Il est vrai que, s’il est relativement simple de recruter des compétences dans les domaines de l’ingénierie, comme nous venons de la faire pour le développement des textiles techniques, il s’avère beaucoup plus compliqué de dénicher des opérateurs métiers. Il y a peu de profils sur le marché du travail, car les formations techniques ont quasiment disparu en France, et cela est particulièrement vrai dans le domaine du tricotage.
Dès lors, la transmission des savoirs et savoir-faire se fait en interne chez Bugis, en mettant en place des binômes junior/senior, comme dans le cas de départs à la retraite. Si cela est efficace, cela reste coûteux pour l’entreprise puisqu’il faut parfois 1 à 2 ans de fonctionnement en binôme, ce qui impacte forcément les coûts salariaux de l’entreprise. Pourtant il nous est essentiel de préserver nos mains d’experts, car notre activité se situe à mi-chemin entre l’industrie et l’artisanat, une sorte « d’horlogerie » textile. Même avec un parc machines très récent, le rôle des d’opérateurs/régleurs qualifiés est essentiel pour le maîtriser.
Le développement durable fait partie de vos engagements stratégiques, pourriez-vous nous en dire un peu plus sur sa mise en œuvre au quotidien ?
Le développement durable s’inscrit dans la logique rationnelle et économique de notre activité.

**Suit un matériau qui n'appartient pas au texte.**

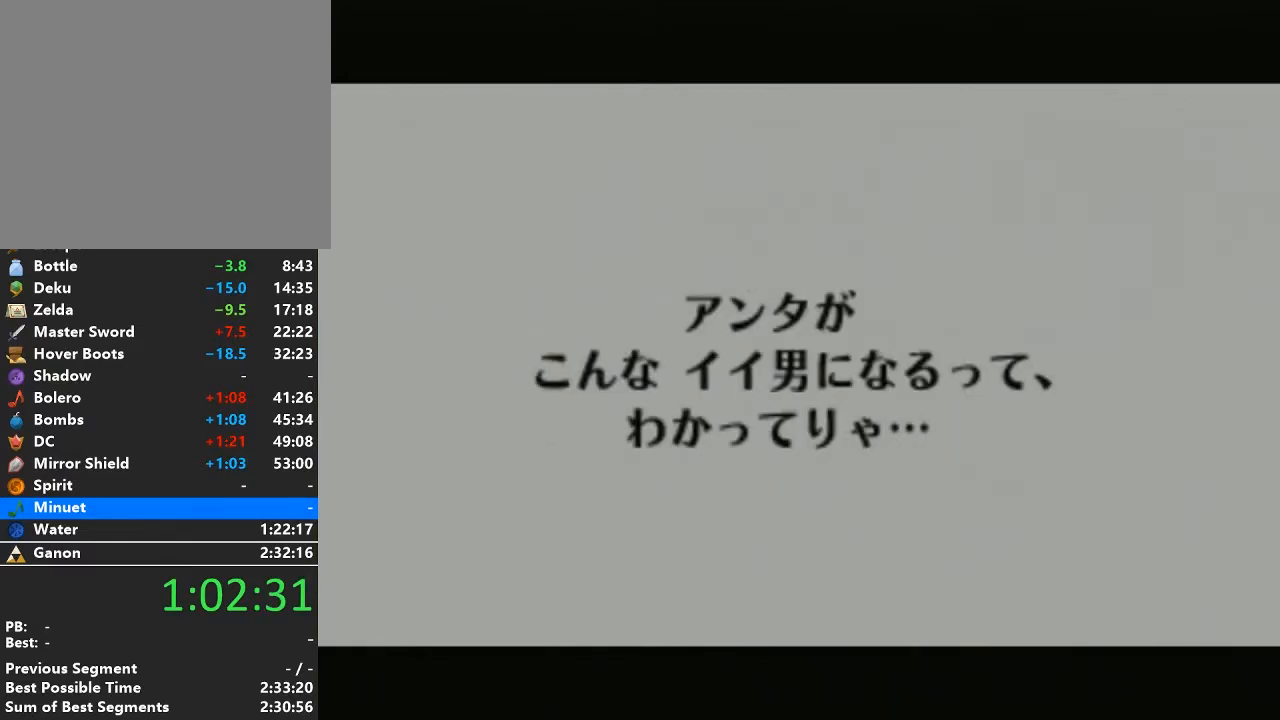
{"buttons": ["A", "B"], "left_stick": "center", "right_stick": "center", "events": [[67, "A", "down"], [67, "B", "down"], [167, "B", "up"], [200, "A", "up"], [283, "A", "down"], [283, "B", "down"], [383, "B", "up"], [417, "A", "up"], [483, "A", "down"], [483, "B", "down"]]}
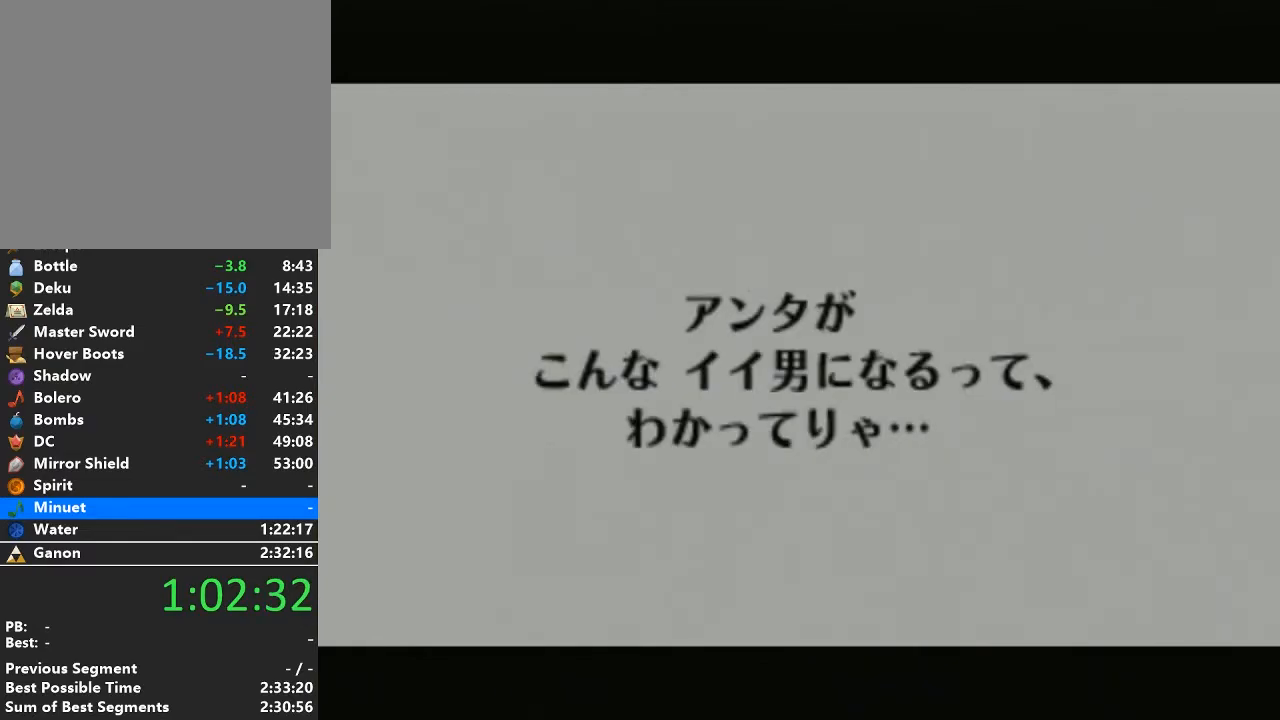
{"buttons": ["A", "B"], "left_stick": "center", "right_stick": "center", "events": [[100, "B", "up"], [133, "A", "up"], [200, "A", "down"], [200, "B", "down"], [317, "A", "up"], [317, "B", "up"], [450, "A", "down"], [450, "B", "down"]]}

Par exemple, nous travaillons essentiellement avec l’écosystème local dès que possible. S’il devient très difficile de trouver un filateur sur le territoire, les compétences en teinture, ennoblissement, contre collage, enduction…sont belles et bien présentes ici. Il serait donc absurde de ne pas travailler ensemble ! Nous œuvrons pour la responsabilisation et la traçabilité de notre chaîne d’approvisionnement, et pour en augmenter la maîtrise, car c’est aussi une demande de nos clients.
Une tendance forte existe au niveau des matières premières, en particulier chez les jeunes marques, qui privilégie le coton recyclé, le coton biologique, le lin ou encore le chanvre. Elles demandent également de plus en plus de recourir à des teintures végétales afin de minimiser l’impact sur l’environnement.
Quelles tendances de fond pourraient selon vous marquer profondément votre secteur d’activité durant les prochaines années ?
Côté produit, s’il on entend beaucoup parler des vêtements connectés, nous ne pouvons aujourd’hui arguer d’une demande forte dans ce domaine, en dehors d’applications très techniques de monitoring pour le secteur médical ou pour les équipements de protection, mais cela reste vraiment des produits de niches.
De manière générale, l’approche sociétale, éco-responsable et la recherche de sens sont indéniablement des tendances de fond extrêmement importantes. Nous atteignons les limites du modèle économique de la mondialisation à outrance, et ce nouveau modèle promu par certaines jeunes marques, s’oriente d’avantage vers une vraie recherche d’intemporalité, vers une « slow fashion » apportant durabilité et anti-gaspillage, a une résonance forte auprès des jeunes générations de consommateurs. Il remet aussi en avant le fait que des personnes vivent de notre activité industrielle sur notre territoire, que des emplois sont créés grâce à cela, et cela redonne du sens à notre activité industrielle et à nos produits.